The plan, the result of a two-year community outreach project, will be used as a guide for city and community officials when making decisions over the next decade, especially regarding land use issues. Its aim is to serve as a road map for what the community wants the city to look like in the future.

The public hearing will be held at 6 p.m. at City Hall.

The nearly 200-page document includes background and an overview of the city, community goals, policy suggestions and implementation strategies. The two overarching goals of the plan are to expand the city’s tax base and enhance the desirability of Gardiner as a place to live, work and visit.

Patricia Hart, chairwoman of the plan’s committee and a city councilor, said the committee had to balance input from community members during the process.

“In places where the groups had different ideas, we tried to pick a compromise. I think what’s really clear is people value the city and the community and all the parts of it,” she said.

Hart said even if people have supported the plan or part of the plan previously, it’s important to attend Thursday’s meeting to voice their support again.
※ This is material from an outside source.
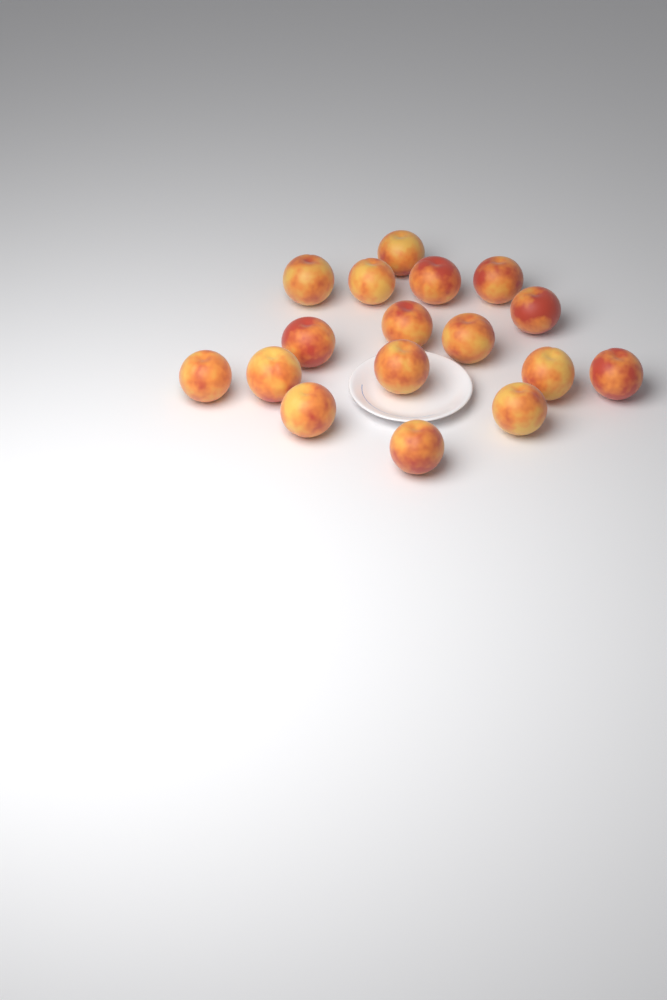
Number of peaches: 17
The Comprehensive Plan Committee and the Planning Board are holding a joint meeting for the public hearing. The committee previously held an unofficial public hearing in March to give people a chance to comment on the plan.

The City Council will still need to hold a public hearing and two readings of the plan before it’s sent to the state for approval, Hart said.
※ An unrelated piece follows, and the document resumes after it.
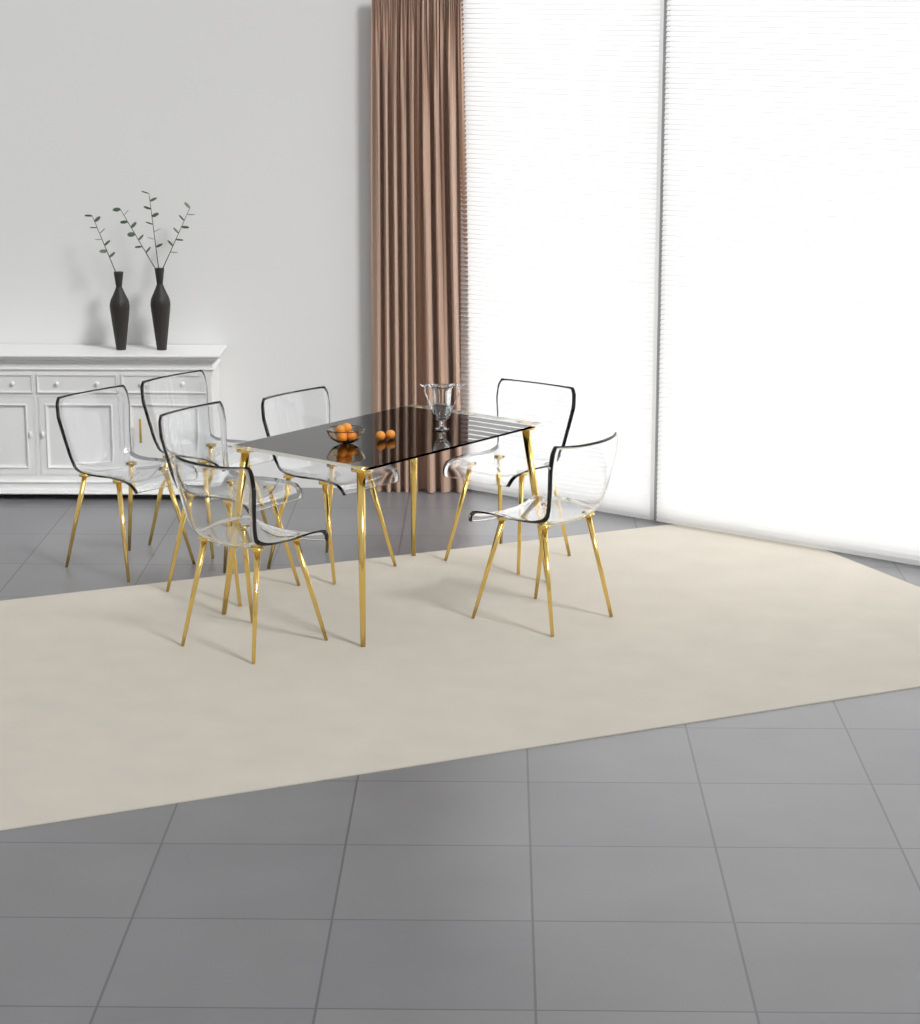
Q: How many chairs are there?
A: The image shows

One of the major zoning changes suggested by the plan is creating a mixed-use zone to better transition the industrial, commercial nature of outer Brunswick Avenue with the residential neighborhoods farther north toward the downtown. The zone, between the Gardiner Armory area and the four-way intersection with Old Brunswick Road, will be similar to the planned development zone now covering most of that area. However, commercial uses such as retail, service and light manufacturing would be limited to a maximum of 10,000 square feet per use.

The plan also encourages the design of development in that zone to be more similar to the character of residential areas.

The aim is to create a better transition between the industrial character of the land on outer Brunswick Avenue to the more residential area closer to the Gardiner Common and the downtown.

One policy change recommended by the plan is already moving forward.

City staff have been working to develop a zoning policy to allow businesses and developers to convert some larger and older buildings in residential neighborhoods to commercial uses.

A city committee approved the ordinance change last week, and the Planning Board is scheduled to review the proposal April 13.

The change would allow some commercial uses in industrial or institutional buildings, such as former churches or schools, in the high-density residential zone.

Nate Rudy, the director of economic and community development for the city, said his office has received very few calls about the plan, which has been available for public viewing on the city’s website and in person at City Hall and the Gardiner Public Library for more than a month.

“I think by now people know this is a public process, and we’ve done tremendous outreach around the comp plan over the past few years,” Rudy said. “I would hope that if anyone had any major issues with it, they would have brought that to us.”

Comprehensive plans, as outlined in state law, focus on land use and planning issues. They will be used by city councilors and staff members when deciding whether to make changes to zoning or other planning and development issues. Gardiner last updated its plan in 1997.